··· PROVIDED MATERIAL ···

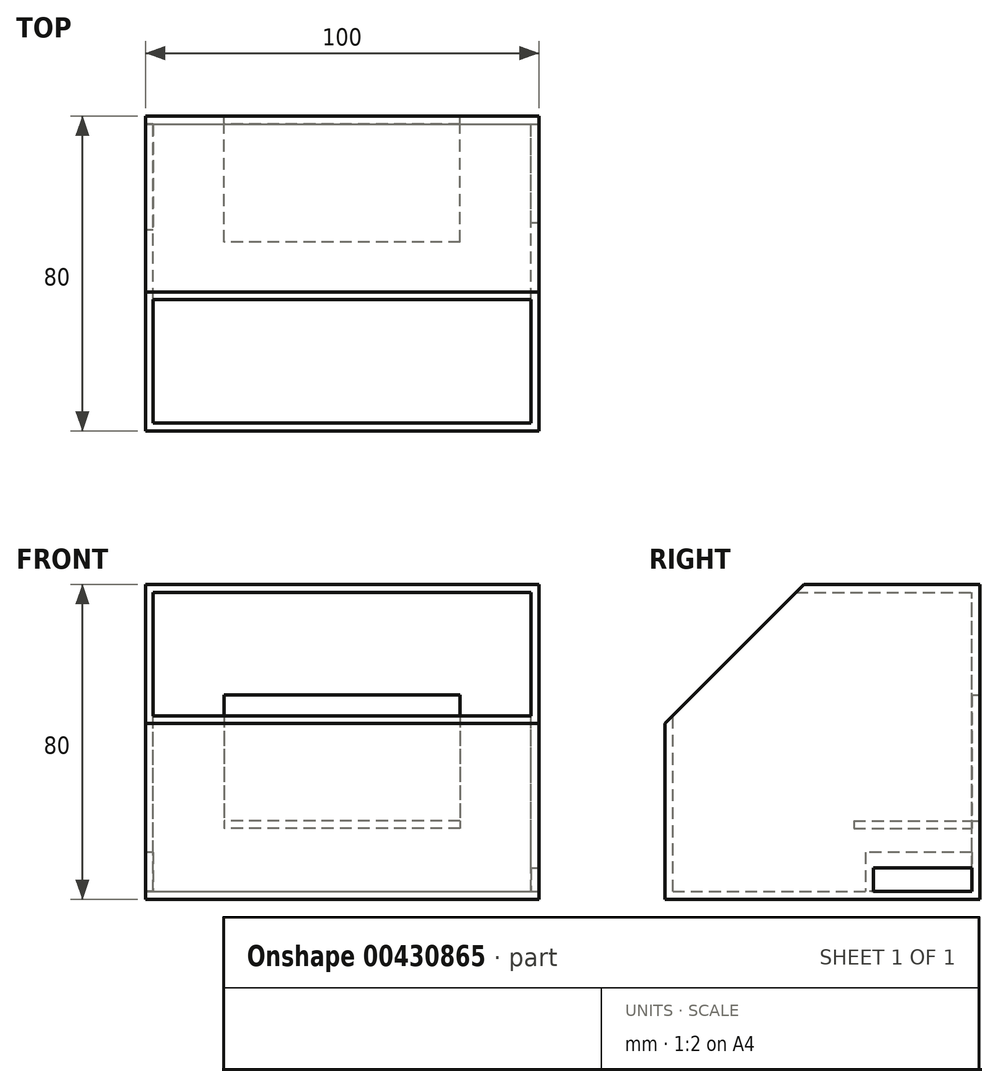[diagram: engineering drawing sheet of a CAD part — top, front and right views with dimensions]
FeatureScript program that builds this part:
annotation { "Feature Type Name" : "Feature", "Feature Type Description" : "" }
export const myFeature = defineFeature(function(context is Context, id is Id, definition is map)
    precondition{}
    {
        {
            var Q0;
            Q0=qCreatedBy(makeId("Right.planeOp"),FACE);
            var sketch = newSketch(context, id + "F0", { "sketchPlane" : qUnion([Q0])});
            skLineSegment(sketch, "E0.bottom", {"start": v(-49.91, -15.45) * mm, "end": v(30.09, -15.45) * mm});
            skLineSegment(sketch, "E0.top", {"start": v(-49.91, 64.55) * mm, "end": v(30.09, 64.55) * mm});
            skLineSegment(sketch, "E0.left", {"start": v(-49.91, -15.45) * mm, "end": v(-49.91, 64.55) * mm});
            skLineSegment(sketch, "E0.right", {"start": v(30.09, -15.45) * mm, "end": v(30.09, 64.55) * mm});
            skLineSegment(sketch, "E1", {"start": v(-49.91, 29.2) * mm, "end": v(-14.56, 64.55) * mm});
            skLineSegment(sketch, "E2.bottom", {"start": v(3.09, -7.45) * mm, "end": v(28.09, -7.45) * mm});
            skLineSegment(sketch, "E2.top", {"start": v(3.09, -13.45) * mm, "end": v(28.09, -13.45) * mm});
            skLineSegment(sketch, "E2.left", {"start": v(3.09, -7.45) * mm, "end": v(3.09, -13.45) * mm});
            skLineSegment(sketch, "E2.right", {"start": v(28.09, -7.45) * mm, "end": v(28.09, -13.45) * mm});
            skSolve(sketch);
        }
        {
            var Q0;
            Q0=makeQuery(id+"F0.imprint","IMPRINT",FACE,{"disambiguationData":[TD([[makeQuery(id+"F0.imprint","IMPRINT",EDGE,{"derivedFrom":sQuery(id+"F0.wireOp",EDGE,"E2.bottom")}),-1.0]])]});
            var Q1;
            {var subQ1=sQuery(id+"F0.wireOp",EDGE,"E0.bottom");Q1=makeQuery(id+"F0.imprint","IMPRINT",FACE,{"disambiguationData":[TD([[makeQuery(id+"F0.imprint","IMPRINT",EDGE,{"derivedFrom":subQ1}),1.0]])]});}
            extrude(context, id + "F1", {"entities" : qUnion([Q0, Q1]), "oppositeDirection" : true, "depth" : 100 * mm});
        }
        {
            var Q0;
            Q0=makeQuery(id+"F1.opExtrude","SWEPT_FACE",FACE,{"disambiguationData":[OSD([sQuery(id+"F0.wireOp",EDGE,"E1")])]});
            var Q1;
            Q1=makeQuery(id+"F1.opExtrude","SWEPT_BODY",BODY,{"disambiguationData":[OSD([sQuery(id+"F0.wireOp",EDGE,"E0.bottom"),sQuery(id+"F0.wireOp",EDGE,"E0.top"),sQuery(id+"F0.wireOp",EDGE,"E0.left"),sQuery(id+"F0.wireOp",EDGE,"E0.right"),sQuery(id+"F0.wireOp",EDGE,"E1")])]});
            shell(context, id + "F2", {"entities" : qUnion([Q0]), "parts" : qUnion([Q1]), "thickness" : 2 * mm});
        }
        {
            var Q0;
            Q0=makeQuery(id+"F0.imprint","IMPRINT",FACE,{"disambiguationData":[TD([[makeQuery(id+"F0.imprint","IMPRINT",EDGE,{"derivedFrom":sQuery(id+"F0.wireOp",EDGE,"E2.bottom")}),-1.0]])]});
            extrude(context, id + "F3", {"entities" : qUnion([Q0]), "operationType" : NewBodyOperationType.REMOVE, "oppositeDirection" : true, "depth" : 2 * mm});
        }
        {
            var Q0;
            Q0=makeQuery(id+"F1.opExtrude","CAP_FACE",FACE,{"disambiguationData":[OSD([sQuery(id+"F0.wireOp",EDGE,"E0.bottom"),sQuery(id+"F0.wireOp",EDGE,"E0.top"),sQuery(id+"F0.wireOp",EDGE,"E0.left"),sQuery(id+"F0.wireOp",EDGE,"E0.right"),sQuery(id+"F0.wireOp",EDGE,"E1")])],"isStart":false});
            var sketch = newSketch(context, id + "F4", { "sketchPlane" : qUnion([Q0])});
            skLineSegment(sketch, "E3.bottom", {"start": v(-28.09, -3.45) * mm, "end": v(-1.09, -3.45) * mm});
            skLineSegment(sketch, "E3.top", {"start": v(-28.09, -13.45) * mm, "end": v(-1.09, -13.45) * mm});
            skLineSegment(sketch, "E3.left", {"start": v(-28.09, -3.45) * mm, "end": v(-28.09, -13.45) * mm});
            skLineSegment(sketch, "E3.right", {"start": v(-1.09, -3.45) * mm, "end": v(-1.09, -13.45) * mm});
            skSolve(sketch);
        }
        {
            var Q0;
            Q0=makeQuery(id+"F4.imprint","IMPRINT",FACE,{"disambiguationData":[TD([[makeQuery(id+"F4.imprint","IMPRINT",EDGE,{"derivedFrom":sQuery(id+"F4.wireOp",EDGE,"E3.bottom")}),-1.0]])]});
            extrude(context, id + "F5", {"entities" : qUnion([Q0]), "operationType" : NewBodyOperationType.REMOVE, "oppositeDirection" : true, "depth" : 2 * mm});
        }
        {
            var Q0;
            Q0=makeQuery(id+"F1.opExtrude","SWEPT_FACE",FACE,{"disambiguationData":[OSD([sQuery(id+"F0.wireOp",EDGE,"E0.right")])]});
            var sketch = newSketch(context, id + "F6", { "sketchPlane" : qUnion([Q0])});
            skLineSegment(sketch, "E4.bottom", {"start": v(20, 36.55) * mm, "end": v(80, 36.55) * mm});
            skLineSegment(sketch, "E4.top", {"start": v(20, 4.55) * mm, "end": v(80, 4.55) * mm});
            skLineSegment(sketch, "E4.left", {"start": v(20, 36.55) * mm, "end": v(20, 4.55) * mm});
            skLineSegment(sketch, "E4.right", {"start": v(80, 36.55) * mm, "end": v(80, 4.55) * mm});
            skLineSegment(sketch, "E5.top", {"start": v(20, 2.55) * mm, "end": v(80, 2.55) * mm});
            skLineSegment(sketch, "E5.left", {"start": v(20, 4.55) * mm, "end": v(20, 2.55) * mm});
            skLineSegment(sketch, "E5.right", {"start": v(80, 4.55) * mm, "end": v(80, 2.55) * mm});
            skSolve(sketch);
        }
        {
            var Q0;
            Q0=makeQuery(id+"F6.imprint","IMPRINT",FACE,{"disambiguationData":[TD([[makeQuery(id+"F6.imprint","IMPRINT",EDGE,{"derivedFrom":sQuery(id+"F6.wireOp",EDGE,"E4.bottom")}),-1.0]])]});
            extrude(context, id + "F7", {"entities" : qUnion([Q0]), "operationType" : NewBodyOperationType.REMOVE, "oppositeDirection" : true, "depth" : 2 * mm});
        }
        {
            var Q0;
            Q0=makeQuery(id+"F6.imprint","IMPRINT",FACE,{"disambiguationData":[TD([[makeQuery(id+"F6.imprint","IMPRINT",EDGE,{"derivedFrom":sQuery(id+"F6.wireOp",EDGE,"E4.top")}),-1.0]])]});
            extrude(context, id + "F8", {"entities" : qUnion([Q0]), "operationType" : NewBodyOperationType.ADD, "oppositeDirection" : true, "depth" : (30 + 2) * mm});
        }
    });
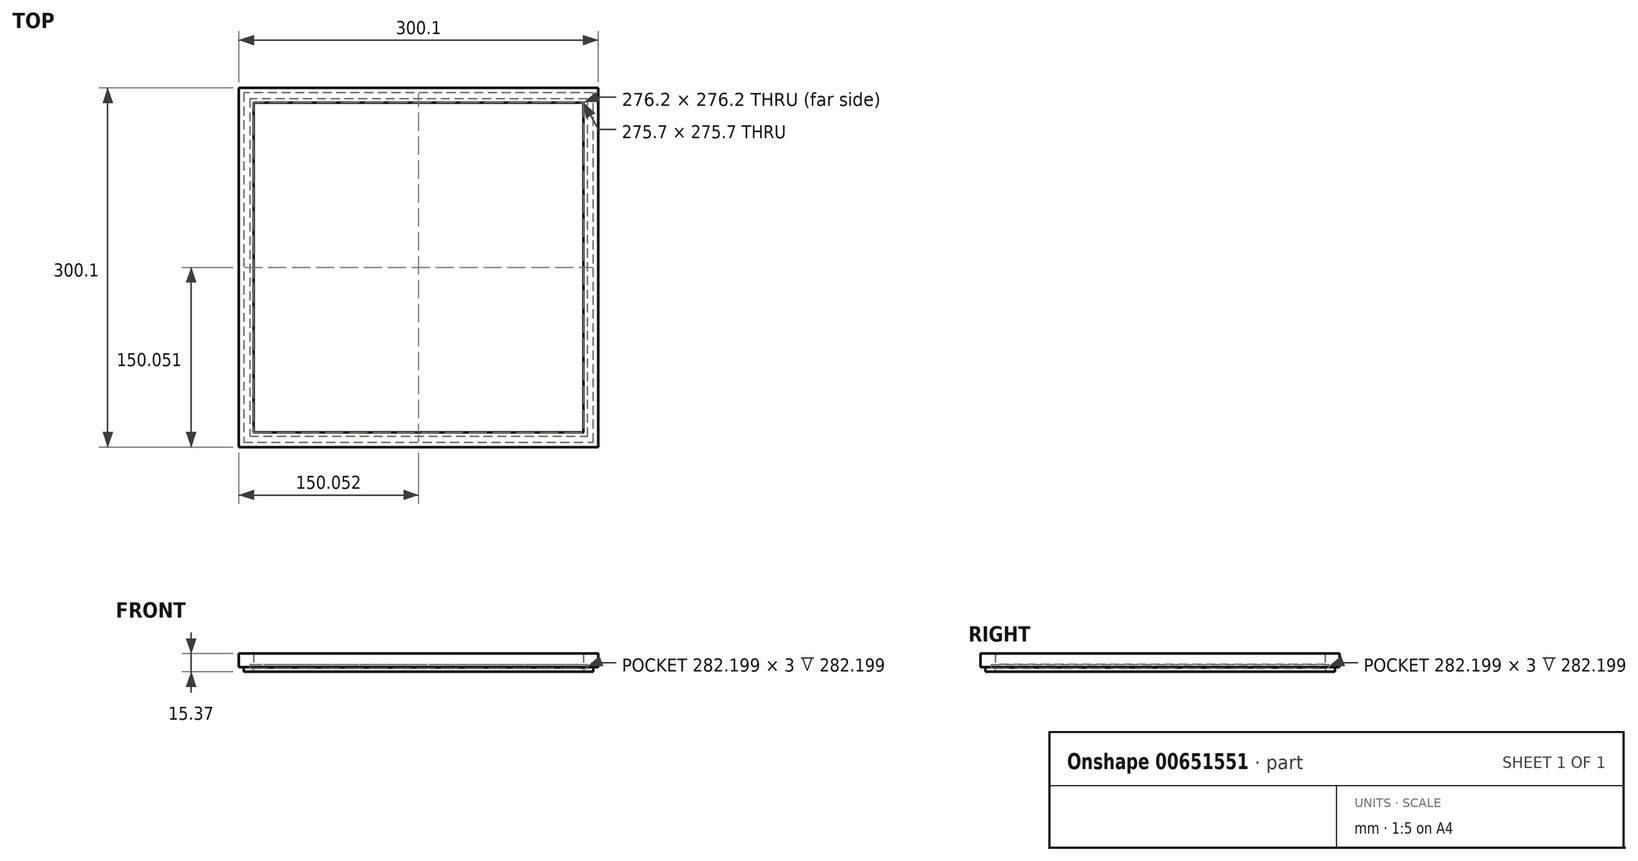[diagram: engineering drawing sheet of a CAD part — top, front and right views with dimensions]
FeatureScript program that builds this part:
annotation { "Feature Type Name" : "Feature", "Feature Type Description" : "" }
export const myFeature = defineFeature(function(context is Context, id is Id, definition is map)
    precondition{}
    {
        {
            var Q0;
            Q0=qCreatedBy(makeId("Top.planeOp"),FACE);
            var sketch = newSketch(context, id + "F0", { "sketchPlane" : qUnion([Q0])});
            skLineSegment(sketch, "E0.bottom", {"start": v(-143.73, -156.8) * mm, "end": v(156.27, -156.8) * mm});
            skLineSegment(sketch, "E0.top", {"start": v(-143.73, 143.2) * mm, "end": v(156.27, 143.2) * mm});
            skLineSegment(sketch, "E0.left", {"start": v(-143.73, -156.8) * mm, "end": v(-143.73, 143.2) * mm});
            skLineSegment(sketch, "E0.right", {"start": v(156.27, -156.8) * mm, "end": v(156.27, 143.2) * mm});
            skSolve(sketch);
        }
        {
            var Q0;
            Q0=qCreatedBy(makeId("Right.planeOp"),FACE);
            var sketch = newSketch(context, id + "F1", { "sketchPlane" : qUnion([Q0])});
            skLineSegment(sketch, "E1", {"start": v(-144.9, -0.35) * mm, "end": v(-144.9, 2.65) * mm});
            skLineSegment(sketch, "E2", {"start": v(-144.9, 2.65) * mm, "end": v(-147.9, 2.65) * mm});
            skLineSegment(sketch, "E3", {"start": v(-147.9, 2.65) * mm, "end": v(-147.9, 5.65) * mm});
            skLineSegment(sketch, "E4", {"start": v(-147.9, 5.65) * mm, "end": v(-144.65, 5.65) * mm});
            skLineSegment(sketch, "E5", {"start": v(-144.65, 5.65) * mm, "end": v(-144.65, 15.02) * mm});
            skLineSegment(sketch, "E6", {"start": v(-144.65, 15.02) * mm, "end": v(-156.85, 15.02) * mm});
            skLineSegment(sketch, "E7", {"start": v(-156.85, 3.65) * mm, "end": v(-152.85, 3.65) * mm});
            skLineSegment(sketch, "E8", {"start": v(-152.85, -0.35) * mm, "end": v(-152.85, 3.65) * mm});
            skLineSegment(sketch, "E9", {"start": v(-156.85, 3.65) * mm, "end": v(-156.85, 15.02) * mm});
            skLineSegment(sketch, "E10", {"start": v(-152.85, -0.35) * mm, "end": v(-144.9, -0.35) * mm});
            skSolve(sketch);
        }
        {
            var Q0;
            Q0=makeQuery(id+"F1.imprint","IMPRINT",FACE,{"disambiguationData":[TD([[makeQuery(id+"F1.imprint","IMPRINT",EDGE,{"derivedFrom":sQuery(id+"F1.wireOp",EDGE,"E1")}),1.0]])]});
            var Q1;
            Q1=sQuery(id+"F0.wireOp",EDGE,"E0.bottom");
            var Q2;
            Q2=sQuery(id+"F0.wireOp",EDGE,"E0.left");
            var Q3;
            Q3=sQuery(id+"F0.wireOp",EDGE,"E0.right");
            var Q4;
            Q4=sQuery(id+"F0.wireOp",EDGE,"E0.top");
            sweep(context, id + "F2", {"profiles" : qUnion([Q0]), "path" : qUnion([Q1, Q2, Q3, Q4])});
        }
    });
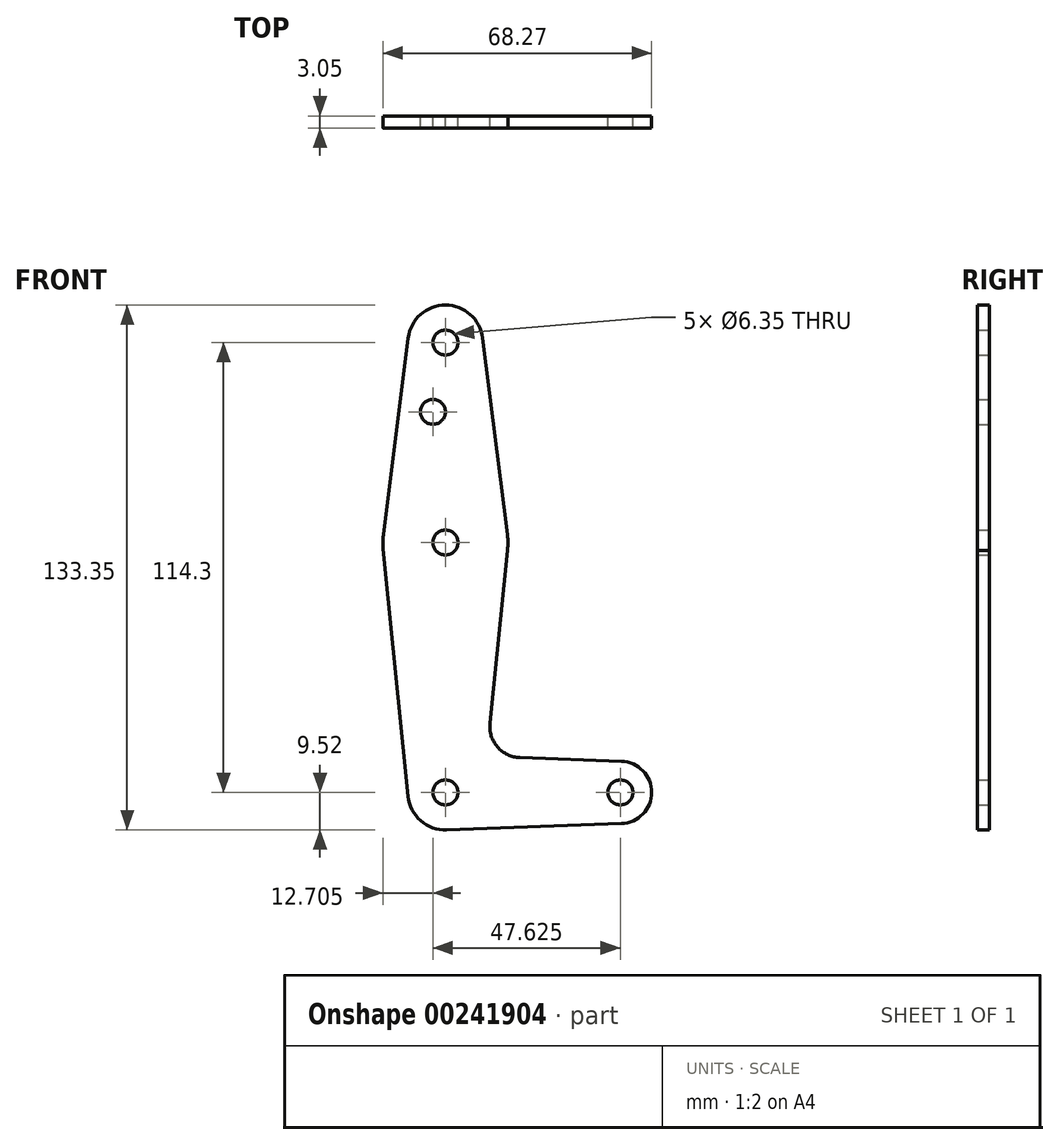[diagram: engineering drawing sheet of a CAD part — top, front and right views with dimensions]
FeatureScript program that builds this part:
annotation { "Feature Type Name" : "Feature", "Feature Type Description" : "" }
export const myFeature = defineFeature(function(context is Context, id is Id, definition is map)
    precondition{}
    {
        {
            var Q0;
            Q0=qCreatedBy(makeId("Front.planeOp"),FACE);
            var sketch = newSketch(context, id + "F0", { "sketchPlane" : qUnion([Q0])});
            skSolve(sketch);
        }
        {
            var Q0;
            Q0=qCreatedBy(makeId("Front.planeOp"),FACE);
            var sketch = newSketch(context, id + "F1", { "sketchPlane" : qUnion([Q0])});
            skCircle(sketch, "E0", {"center": v(0, 114.3) * mm, "radius": 9.52 * mm});
            skLineSegment(sketch, "E1", {"start": v(0, 0) * mm, "end": v(44.45, 0) * mm, "construction": true});
            skCircle(sketch, "E2", {"center": v(44.45, 0) * mm, "radius": 7.94 * mm});
            skCircle(sketch, "E3", {"center": v(0, 0) * mm, "radius": 9.52 * mm});
            skLineSegment(sketch, "E4", {"start": v(0, 114.3) * mm, "end": v(0, 0) * mm, "construction": true});
            skCircle(sketch, "E5", {"center": v(0, 63.5) * mm, "radius": 15.88 * mm});
            skLineSegment(sketch, "E6", {"start": v(9.45, 115.5) * mm, "end": v(15.75, 65.48) * mm});
            skLineSegment(sketch, "E7", {"start": v(-9.45, 115.5) * mm, "end": v(-15.75, 65.48) * mm});
            skLineSegment(sketch, "E8", {"start": v(0.34, -9.52) * mm, "end": v(44.73, -7.93) * mm});
            skLineSegment(sketch, "E9", {"start": v(-15.8, 61.91) * mm, "end": v(-9.48, -0.95) * mm});
            skLineSegment(sketch, "E10", {"start": v(15.75, 61.52) * mm, "end": v(11.3, 17.6) * mm});
            skLineSegment(sketch, "E11", {"start": v(18.93, 8.85) * mm, "end": v(44.73, 7.93) * mm});
            skCircle(sketch, "E12", {"center": v(0, 114.3) * mm, "radius": 3.18 * mm});
            skCircle(sketch, "E13", {"center": v(0, 63.5) * mm, "radius": 3.18 * mm});
            skCircle(sketch, "E14", {"center": v(0, 0) * mm, "radius": 3.18 * mm});
            skCircle(sketch, "E15", {"center": v(44.45, 0) * mm, "radius": 3.18 * mm});
            skCircle(sketch, "E16", {"center": v(-3.17, 96.7) * mm, "radius": 3.18 * mm});
            skArc(sketch, "E17.filletArc", {"start": v(11.3, 17.6) * mm, "mid": v(13.22, 11.57) * mm, "end": v(18.93, 8.85) * mm});
            skSolve(sketch);
        }
        {
            var Q0;
            Q0 = qSketchRegion(id + "F0", true);
            var Q1;
            {var subQ0=sQuery(id+"F1.wireOp",EDGE,"E8");Q1=makeQuery(id+"F1.imprint","IMPRINT",FACE,{"disambiguationData":[TD([[makeQuery(id+"F1.imprint","IMPRINT",EDGE,{"derivedFrom":subQ0}),1.0]])]});}
            var Q2;
            Q2=makeQuery(id+"F1.imprint","IMPRINT",FACE,{"disambiguationData":[TD([[makeQuery(id+"F1.imprint","IMPRINT",EDGE,{"derivedFrom":sQuery(id+"F1.wireOp",EDGE,"E13")}),-1.0]])]});
            var Q3;
            {var subQ0=sQuery(id+"F1.wireOp",EDGE,"E6");Q3=makeQuery(id+"F1.imprint","IMPRINT",FACE,{"disambiguationData":[TD([[makeQuery(id+"F1.imprint","IMPRINT",EDGE,{"derivedFrom":subQ0}),-1.0]])]});}
            var Q4;
            Q4=makeQuery(id+"F1.imprint","IMPRINT",FACE,{"disambiguationData":[TD([[makeQuery(id+"F1.imprint","IMPRINT",EDGE,{"derivedFrom":sQuery(id+"F1.wireOp",EDGE,"E12")}),-1.0]])]});
            var Q5;
            Q5=makeQuery(id+"F1.imprint","IMPRINT",FACE,{"disambiguationData":[TD([[makeQuery(id+"F1.imprint","IMPRINT",EDGE,{"derivedFrom":sQuery(id+"F1.wireOp",EDGE,"E14")}),-1.0]])]});
            var Q6;
            Q6=makeQuery(id+"F1.imprint","IMPRINT",FACE,{"disambiguationData":[TD([[makeQuery(id+"F1.imprint","IMPRINT",EDGE,{"derivedFrom":sQuery(id+"F1.wireOp",EDGE,"E15")}),-1.0]])]});
            extrude(context, id + "F2", {"entities" : qUnion([Q0, Q1, Q2, Q3, Q4, Q5, Q6]), "depth" : 3.05 * mm});
        }
    });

···

→ **EXERCISE AIM**:
Pull out every line above that contains the string "oppositeDirection". Case counts.

→ **RIGHT ANSWER**:
            extrude(context, id + "F1", {"entities" : qUnion([Q0, Q1]), "oppositeDirection" : true, "depth" : 100 * mm});
            extrude(context, id + "F3", {"entities" : qUnion([Q0]), "operationType" : NewBodyOperationType.REMOVE, "oppositeDirection" : true, "depth" : 2 * mm});
            extrude(context, id + "F5", {"entities" : qUnion([Q0]), "operationType" : NewBodyOperationType.REMOVE, "oppositeDirection" : true, "depth" : 2 * mm});
            extrude(context, id + "F7", {"entities" : qUnion([Q0]), "operationType" : NewBodyOperationType.REMOVE, "oppositeDirection" : true, "depth" : 2 * mm});
            extrude(context, id + "F8", {"entities" : qUnion([Q0]), "operationType" : NewBodyOperationType.ADD, "oppositeDirection" : true, "depth" : (30 + 2) * mm});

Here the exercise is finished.